Friday, November 09, 2007

Calo Senjata Ada di Mana-mana

Dua lembar surat yang disodorkan Gatra membuat Theo L. Sambuaga terkejut. Ketua Komisi I DPR ini serta-merta mengatakan, sebelumnya tidak pernah melihat dan membaca surat berbahasa Inggris itu.

Padahal, di sudut atas surat berlambang "Norinco" itu tertera nama Ketua Komisi I DPR tersebut. Di bagian akhir tertera pula nama anggota dewan Happy Bone Zulkarnaen sebagai tembusan. "Saya belum menerima surat ini," ujar Theo.

Surat tertanggal 16 Oktober 2007 itu menarik perhatian Theo. Surat tersebut dikirim oleh industri senjata Cina, China North Industries Corp (Norinco). Dalam surat itu, Norinco meminta Theo mempertimbangkan kembali rencana pengadaan sistem senjata anti-pesawat terbang Norinco 57 mm oleh TNI. Sistem senjata itu, menurut mereka, diproduksi sejak akhir tahun 1950-an alias teknologinya sudah ketinggalan zaman. "Senjata itu kini sudah tidak diproduksi lagi," demikian bunyi surat tersebut.

Dalam surat yang ditandatangani Luo Xiangdong yang mengaku sebagai Wakil General Manager Norinco Wilayah Asia Pasifik itu, Norinco menyodorkan sistem senjata yang lebih baru dan canggih, Giant Bow 23 mm dan Giant Bow II System. Kedua jenis senjata baru ini memiliki kemampuan jauh di atas sistem senjata 57 mm, yang disebut-sebut akan dibeli oleh Indonesia.
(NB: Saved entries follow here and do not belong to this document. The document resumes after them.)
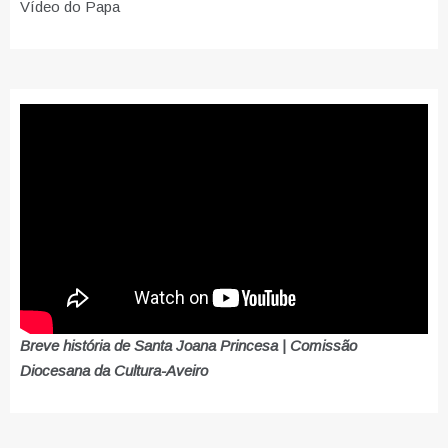
Vídeo do Papa
Breve história de Santa Joana Princesa | Comissão
Diocesana da Cultura-Aveiro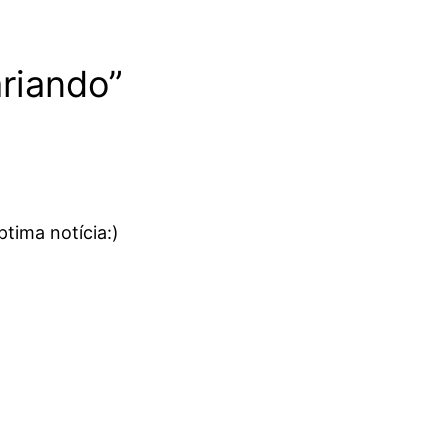
ariando”
tima notícia:)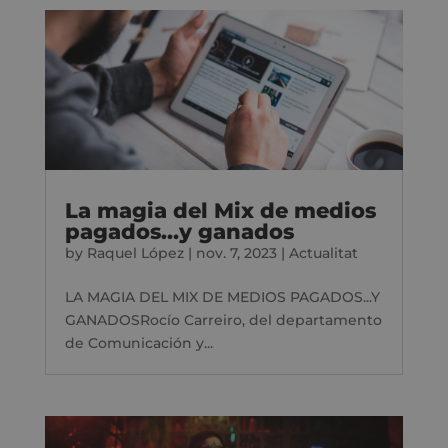
La magia del Mix de medios
pagados…y ganados
by
Raquel López
|
nov. 7, 2023
|
Actualitat
LA MAGIA DEL MIX DE MEDIOS PAGADOS...Y
GANADOSRocío Carreiro, del departamento
de Comunicación y...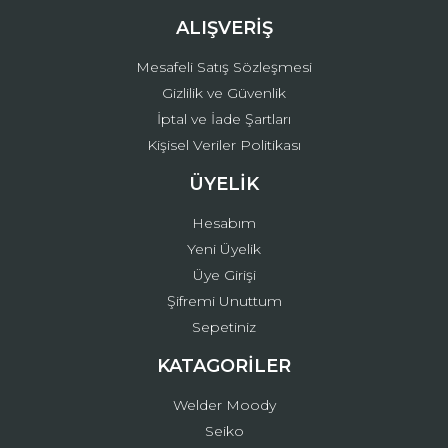
ALIŞVERİŞ
Mesafeli Satış Sözleşmesi
Gizlilik ve Güvenlik
İptal ve İade Şartları
Kişisel Veriler Politikası
ÜYELİK
Hesabım
Yeni Üyelik
Üye Girişi
Şifremi Unuttum
Sepetiniz
KATAGORİLER
Welder Moody
Seiko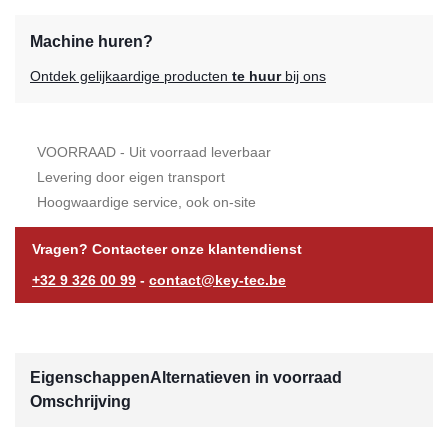
Machine huren?
Ontdek gelijkaardige producten
te huur
bij ons
VOORRAAD - Uit voorraad leverbaar
Levering door eigen transport
Hoogwaardige service, ook on-site
Vragen? Contacteer onze klantendienst
+32 9 326 00 99
-
contact@key-tec.be
Eigenschappen
Alternatieven in voorraad
Omschrijving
Anehnya, dalam surat itu juga dijelaskan bahwa kedua senjata terbaru tersebut pernah dipresentasikan di hadapan delegasi Tentara Nasional Indonesia (TNI) dan Departemen Pertahanan (Dephan) yang berkunjung ke pabrik Norinco di Cina. "Saya akan coba mengecek kebenaran hal tersebut," kata Theo.

Jika benar, surat penjelasan langsung dari Norinco itu menjadi salah satu bukti kesemrawutan proses pengadaan alat utama sistem pertahanan (alutsista) oleh pemerintah. Betapa tidak, kasus itu setidaknya menunjukkan bahwa senjata untuk menangkis serangan pesawat tempur tersebut bukan berasal dari Norinco. Sumber Gatra yang dekat dengan para rekanan pengadaan di Dephan menyebut pasar gelap sebagai sumber pembelian senjata-senjata out of date itu. "Harganya miring, sehingga untungnya bisa berlipat ganda," ujar sumber Gatra di kalangan rekanan senjata itu.

Pengadaan senjata anti-pesawat terbang ini bisa jadi bakal menambah daftar panjang masalah dalam proses pengadaan alutsista. Bukan satu-dua kali proses pengadaan alutsista untuk kebutuhan TNI bermasalah. Mulai kasus pengadaan 39 kapal perang eks Jerman Timur, tank Scorpion, pembelian senapan M16-A2, Heli Mi-2 untuk TNI-AL, panser VAB dari Prancis, hingga pembelian helikopter Mi-17-IV untuk TNI-AD.

Tak hanya itu. Dalam surat Asisten Perencanaan dan Anggaran TNI-AD, Mayor Jenderal Abdul Ghofur, kepada Panglima TNI terungkap beberapa masalah dalam proses pengadaan alutsista di TNI-AD. Laporan tertanggal 18 September 2007, yang dimiliki Gatra, menyebutkan adanya masalah dalam proses pengadaan alutsista pada tahun anggaran 2004. Menurut laporan itu, TNI-AD terpaksa membatalkan kontrak perbaikan tank milik TNI-AD yang telah disepakati.

Pembatalan tersebut terkait ketidakmampuan pihak pemasok mesin tank (VE) menyuplai kebutuhan sesuai dengan kontrak. Terpaksa kontrak itu diserahkan kepada pemasok lain. Selain itu, beberapa masalah muncul terkait terhambatnya proses loan agreement oleh Departemen Keuangan. Misalnya pengadaan alat berat Zeni (Alberzi) dan kapal landing craft utility (LCU).